## WORK REQUIRED
From the rows below, print verbatim every line starting with the one that contains "Bengisu Nedir" and continuing through the one that contains "Personal de cualquier", including both.

## MATERIAL SHOWN
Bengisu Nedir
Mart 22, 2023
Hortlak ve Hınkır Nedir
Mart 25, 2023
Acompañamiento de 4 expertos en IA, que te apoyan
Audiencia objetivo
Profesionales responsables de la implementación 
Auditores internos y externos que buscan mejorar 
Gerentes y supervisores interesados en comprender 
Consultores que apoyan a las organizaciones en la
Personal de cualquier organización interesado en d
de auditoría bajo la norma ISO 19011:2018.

...

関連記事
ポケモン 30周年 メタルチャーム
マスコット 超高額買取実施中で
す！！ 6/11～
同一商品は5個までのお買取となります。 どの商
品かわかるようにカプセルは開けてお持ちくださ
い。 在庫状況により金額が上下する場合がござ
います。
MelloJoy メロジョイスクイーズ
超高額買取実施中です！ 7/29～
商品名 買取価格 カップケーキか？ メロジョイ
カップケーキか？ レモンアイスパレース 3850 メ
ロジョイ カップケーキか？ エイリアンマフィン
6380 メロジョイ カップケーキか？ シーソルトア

## REPLY TO THE TASK
Bengisu Nedir
Mart 22, 2023
Hortlak ve Hınkır Nedir
Mart 25, 2023
Acompañamiento de 4 expertos en IA, que te apoyan
Audiencia objetivo
Profesionales responsables de la implementación 
Auditores internos y externos que buscan mejorar 
Gerentes y supervisores interesados en comprender 
Consultores que apoyan a las organizaciones en la
Personal de cualquier organización interesado en d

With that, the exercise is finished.